Experts today, however, say that this is not the case anymore, and that it is imperative for residents across the UAE to plan early for their retirement. Mercer’s recent wealth report, on how the face of retirement is changing on a global scale, noted that people expect to spend 15-20 years in retirement on average. Without better planning, many will either outlive their savings or have to reduce their expected quality of life.
“Planning for retirement is a wise and strategic decision that professionals are encouraged to take from the start of their career,” said Suhail Masri, vice-president of employer solutions at Bayt.com. “With the ever-increasing cost of living across the Mena region, the frequent career changes, and other factors that impact working professionals financially, saving from a young age is a choice that can only be associated with positive outcomes.”
Mercer’s most recent survey data showed that, globally, 85 per cent of respondents were willing to change their current lifestyle, realising that trade-offs such as saving more or downsizing, were necessary to afford to live longer. In addition, 40 per cent were willing to save a greater percentage of disposable income, followed by 32 per cent, who were willing to spend less and downsize. It was also found that 27 per cent were willing to take on part-time work.
Bayt.com’s ‘Salaries in the Middle East and North Africa’ survey revealed that many professionals in the region have come to realise the importance of saving for retirement, with 65 per cent of UAE employees managing to save a portion of their monthly income.
“At the same time, the UAE was ranked first regionally for its end of service benefits, where 76 per cent of respondents receive end of service gratuity, seven per cent receive pension on retirement, and six per cent receive other forms of end of service benefits,” said Masri. According to Mercer’s 2018 International Geographic Salary Differentials Report, the UAE, along with Venezuela, Angola, and Switzerland are the highest-paying locations in the world across all career levels. However, many who come to the UAE, and the region, are often unprepared for the financial demands of retirement.

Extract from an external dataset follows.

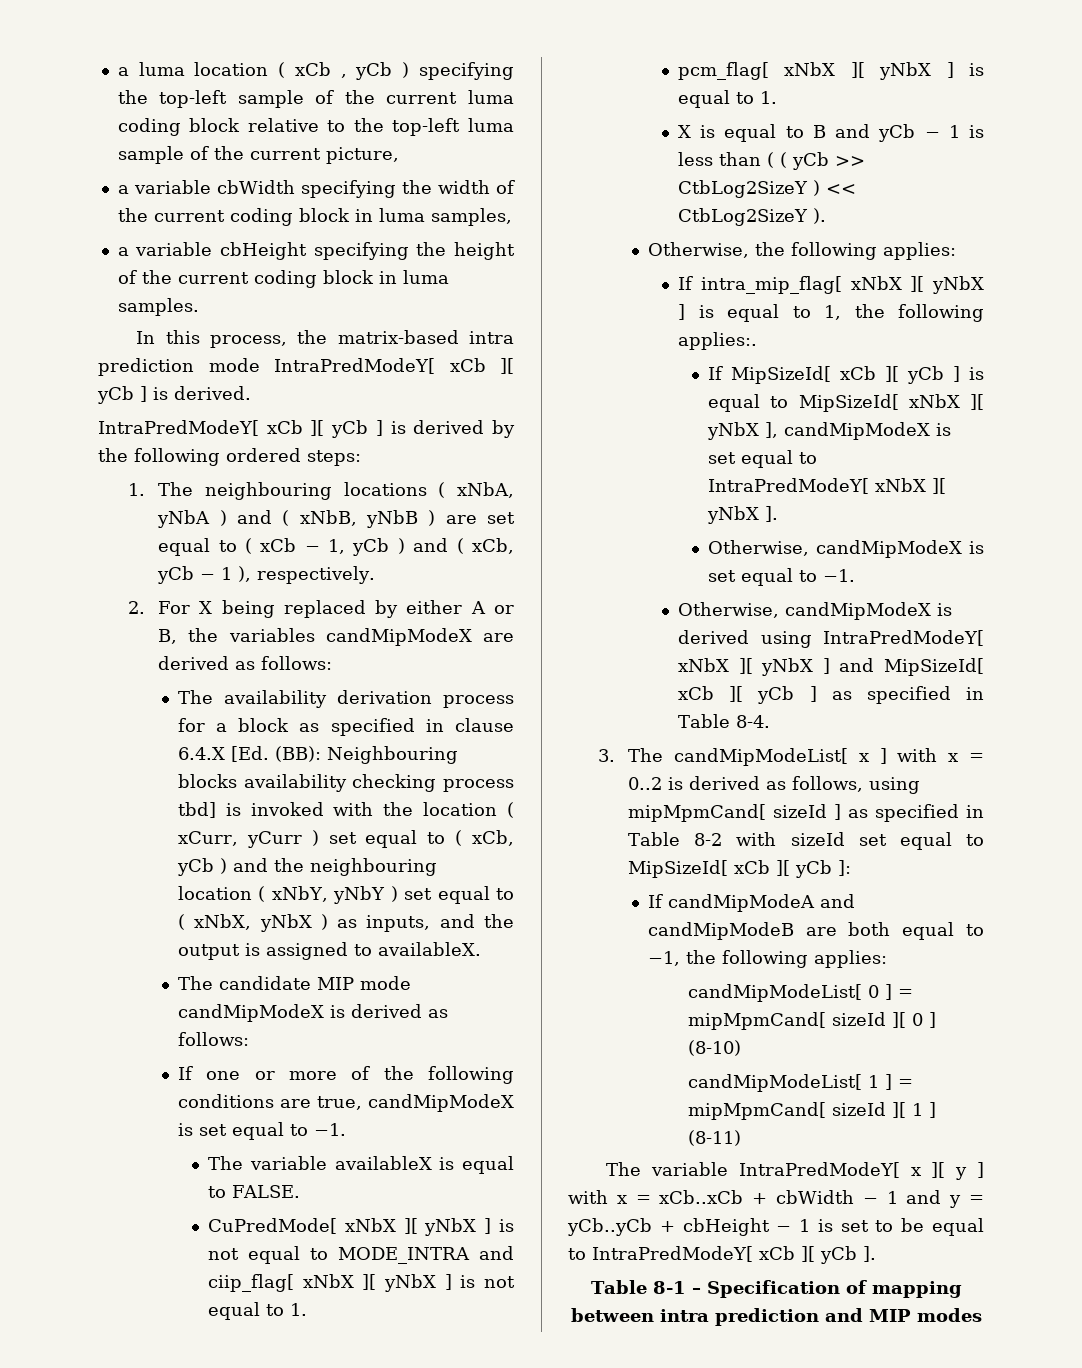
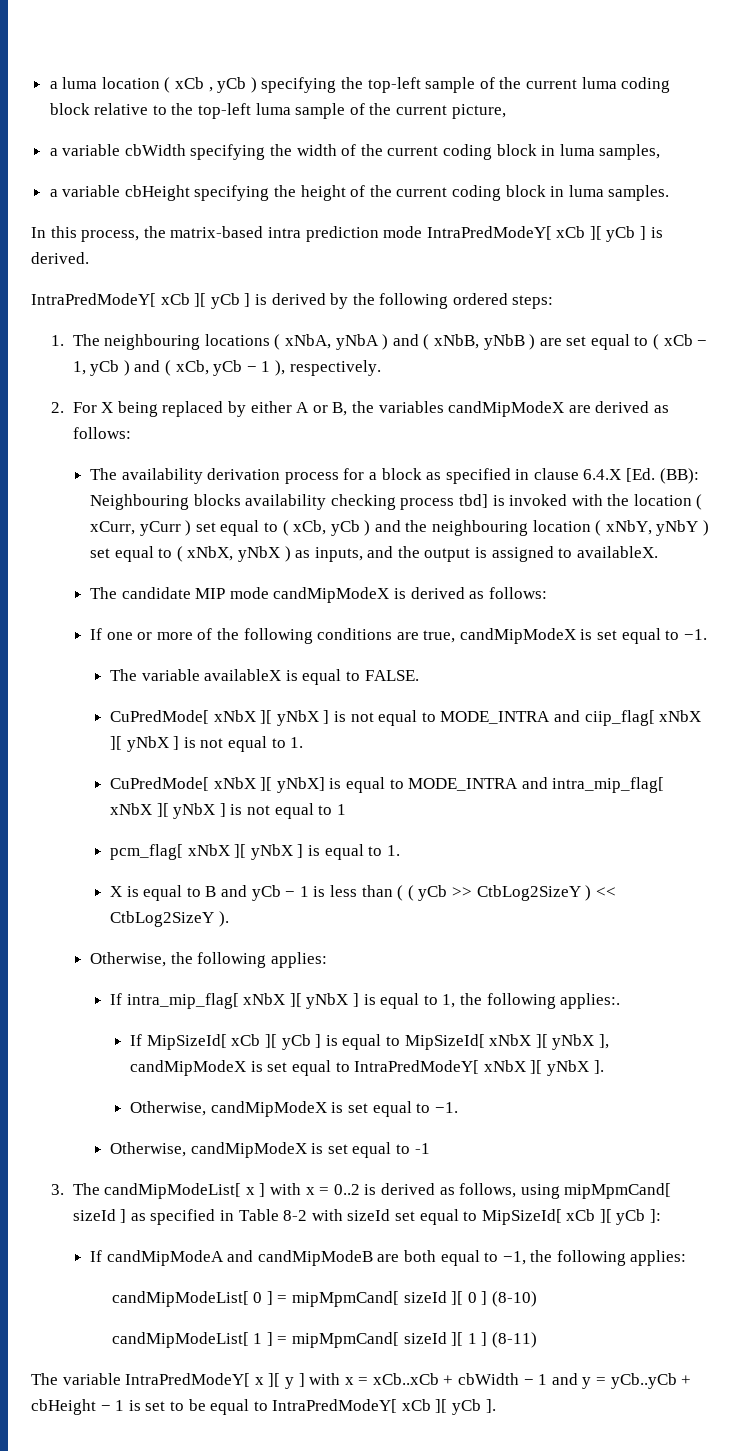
(308, 1309) none -> [110,777,665,793] [110,803,346,819] // CuPredMode[ xNbX ][ yNbX] is equal to MODE_INTRA and intra_mip_flag[ xNbX ][ yNbX ] is not equal to 1
[678,630,984,648] [678,658,984,676] [678,686,984,704] [678,714,771,728] derived using IntraPredModeY[ xNbX ][ yNbX ] and MipSizeId[ xCb ][ yCb ] as specified in Table 8-4. -> [327,1142,430,1158] set equal to -1
[590,1280,962,1298] [570,1308,982,1326] // Table 8-1 – Specification of mapping between intra prediction and MIP modes -> (496, 1406) none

A recent YouGov survey showed that, in the Middle East, only 20 per cent of participants are confident that they are saving enough for a comfortable retirement, with nine percent saying that they are very confident. In addition, 80 per cent of UAE residents believe that the end of service benefit does not provide enough funding to cover retirement expenses. Mercer’s ‘Total Remuneration’ survey painted a more worrying picture, showing that less than 10 per cent of companies in the UAE provide a savings plan to employees.
“Most people know they should be saving; the hard part is knowing where to start,” said Mohammed Qasim Al Ali, CEO of National Bonds. “It is not surprising to see retirement planning is a key concern for UAE residents. While people save for a multitude of reasons including weddings and travel, retirement planning is unavoidable.”
National Bonds’ 2017 Financial Planning Survey found 69 per cent of respondents in the UAE were unsure of the steps needed to achieve their financial goals. Of those surveyed, 53 per cent were most interested in receiving advice relating to retirement planning. This was the case across the four audience segments surveyed including Arab expats at 53 per cent, Asian expats at 57 per cent, and Western expats at 64 per cent. UAE nationals, however, were more concerned with advice pertaining to financial health at 48 per cent, followed closely by retirement planning at 41 per cent.